JE Squires et al. JPGN 2020; 70: 79-86.  Using a prospective, longitudinal database, this study from ChiLDReN network with 93 children with biliary atresia and native liver found that NO increased prevalence of neurodevelopmental delays. Markers of advanced liver disease (high bilirubin/GGT for those ≤5 yrs, and portal hypertension for those >5 years) did negatively affect neurodevelopmental measures.

C Jaramillo et al. JPGN 2020; 70: 87-92.  This pilot study with 21 patients found that degree of fibrosis, quantified by collagen hybridizing peptide, at time of Kasai, was associated with the risk of requiring a liver transplantation by age 4 years.  Total bilirubin >2 mg/dL and Albumin ❤ g/dL at 3 months post-Kasai were also associated significantly with need for liver transplantation.

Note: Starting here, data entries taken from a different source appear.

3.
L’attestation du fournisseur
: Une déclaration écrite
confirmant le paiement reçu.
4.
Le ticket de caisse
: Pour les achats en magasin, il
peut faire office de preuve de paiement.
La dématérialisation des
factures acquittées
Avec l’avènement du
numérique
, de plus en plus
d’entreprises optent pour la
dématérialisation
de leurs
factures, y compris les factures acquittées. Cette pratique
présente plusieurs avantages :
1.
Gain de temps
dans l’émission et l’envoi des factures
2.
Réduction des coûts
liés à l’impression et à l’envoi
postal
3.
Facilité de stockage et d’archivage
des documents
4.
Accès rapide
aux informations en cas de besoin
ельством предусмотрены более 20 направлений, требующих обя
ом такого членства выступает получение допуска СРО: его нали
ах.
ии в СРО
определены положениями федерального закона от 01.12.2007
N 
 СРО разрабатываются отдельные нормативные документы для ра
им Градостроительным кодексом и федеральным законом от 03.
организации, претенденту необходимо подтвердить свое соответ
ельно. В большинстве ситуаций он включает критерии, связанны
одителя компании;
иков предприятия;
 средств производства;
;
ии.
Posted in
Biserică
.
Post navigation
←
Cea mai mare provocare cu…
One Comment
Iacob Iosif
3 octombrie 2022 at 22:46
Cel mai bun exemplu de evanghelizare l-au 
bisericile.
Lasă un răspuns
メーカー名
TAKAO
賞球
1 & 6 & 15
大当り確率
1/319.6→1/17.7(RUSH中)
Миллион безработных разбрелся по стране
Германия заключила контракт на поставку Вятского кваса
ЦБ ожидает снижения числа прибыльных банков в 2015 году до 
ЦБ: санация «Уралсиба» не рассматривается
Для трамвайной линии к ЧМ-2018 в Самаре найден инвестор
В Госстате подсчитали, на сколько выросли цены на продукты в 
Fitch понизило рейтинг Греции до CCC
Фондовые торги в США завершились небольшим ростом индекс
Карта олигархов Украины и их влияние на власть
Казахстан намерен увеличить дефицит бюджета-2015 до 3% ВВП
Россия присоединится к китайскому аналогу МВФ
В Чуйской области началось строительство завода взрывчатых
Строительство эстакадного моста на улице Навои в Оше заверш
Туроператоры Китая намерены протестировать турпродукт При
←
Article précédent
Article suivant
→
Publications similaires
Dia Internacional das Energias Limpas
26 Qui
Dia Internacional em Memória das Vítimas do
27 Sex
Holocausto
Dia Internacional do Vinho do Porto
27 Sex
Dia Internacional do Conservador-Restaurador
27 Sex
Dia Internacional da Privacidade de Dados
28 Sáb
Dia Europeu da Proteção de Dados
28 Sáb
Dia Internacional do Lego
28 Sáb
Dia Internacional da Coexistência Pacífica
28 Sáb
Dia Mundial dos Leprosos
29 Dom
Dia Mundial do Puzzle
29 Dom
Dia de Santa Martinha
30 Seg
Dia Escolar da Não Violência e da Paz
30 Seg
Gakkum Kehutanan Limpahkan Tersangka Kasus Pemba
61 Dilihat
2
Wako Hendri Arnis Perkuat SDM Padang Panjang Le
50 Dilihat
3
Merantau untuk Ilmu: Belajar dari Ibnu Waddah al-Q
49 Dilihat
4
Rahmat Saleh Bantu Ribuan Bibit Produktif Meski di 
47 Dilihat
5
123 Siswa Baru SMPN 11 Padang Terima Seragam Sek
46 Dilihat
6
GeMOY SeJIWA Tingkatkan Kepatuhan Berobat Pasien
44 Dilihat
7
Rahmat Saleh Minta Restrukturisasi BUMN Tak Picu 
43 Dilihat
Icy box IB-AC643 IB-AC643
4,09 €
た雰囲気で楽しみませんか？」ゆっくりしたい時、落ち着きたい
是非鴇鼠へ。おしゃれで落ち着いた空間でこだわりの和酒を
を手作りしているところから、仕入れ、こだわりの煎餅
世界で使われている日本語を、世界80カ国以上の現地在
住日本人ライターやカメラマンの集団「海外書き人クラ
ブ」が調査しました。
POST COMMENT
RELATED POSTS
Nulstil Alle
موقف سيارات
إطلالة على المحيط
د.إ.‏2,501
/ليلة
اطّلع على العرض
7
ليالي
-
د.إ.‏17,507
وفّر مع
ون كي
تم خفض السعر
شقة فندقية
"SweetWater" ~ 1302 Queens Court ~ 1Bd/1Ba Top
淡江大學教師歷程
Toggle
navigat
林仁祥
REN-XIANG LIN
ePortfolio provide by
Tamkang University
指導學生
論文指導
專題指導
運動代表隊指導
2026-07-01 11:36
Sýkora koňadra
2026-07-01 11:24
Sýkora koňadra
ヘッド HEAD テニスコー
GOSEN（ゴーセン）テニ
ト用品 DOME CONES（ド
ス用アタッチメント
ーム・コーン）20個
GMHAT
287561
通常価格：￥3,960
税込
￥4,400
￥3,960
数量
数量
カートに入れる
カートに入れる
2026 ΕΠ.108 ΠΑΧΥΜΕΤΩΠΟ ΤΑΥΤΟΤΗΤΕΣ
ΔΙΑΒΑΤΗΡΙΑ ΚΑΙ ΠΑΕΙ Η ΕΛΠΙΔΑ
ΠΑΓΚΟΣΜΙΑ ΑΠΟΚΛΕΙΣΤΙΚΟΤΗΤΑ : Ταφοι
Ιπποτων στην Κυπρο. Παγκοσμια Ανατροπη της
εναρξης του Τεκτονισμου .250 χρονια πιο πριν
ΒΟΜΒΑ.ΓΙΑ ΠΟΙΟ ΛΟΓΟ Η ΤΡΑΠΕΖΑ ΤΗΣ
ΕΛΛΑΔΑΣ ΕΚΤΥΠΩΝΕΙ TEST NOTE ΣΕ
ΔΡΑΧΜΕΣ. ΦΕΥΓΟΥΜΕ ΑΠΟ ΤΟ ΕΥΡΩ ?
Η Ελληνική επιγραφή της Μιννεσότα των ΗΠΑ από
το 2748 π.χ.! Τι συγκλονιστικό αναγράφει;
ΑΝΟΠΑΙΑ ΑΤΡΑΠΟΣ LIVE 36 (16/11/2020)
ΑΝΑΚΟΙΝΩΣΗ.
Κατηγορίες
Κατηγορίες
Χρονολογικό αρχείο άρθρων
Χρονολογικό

H-S Chen et al. Hepatology 2019; 70: 1903-12. In this study from Taiwan with 182 children (median age of 10.6 at enrollment) with hepatitis B and a normal ALT, a baseline anti-HBc titer of >500 IU/mL was associated with spontaneous HBeAg seroconversion with hazard ratio of 2.81.  Over the median follow-up of 19.8 years, 85 subjects (46.7%) had HBeAg seroconversion. Thus, anit-HBc reflects anti-HBV immune response in the HBeAg-positive patients with normal ALT.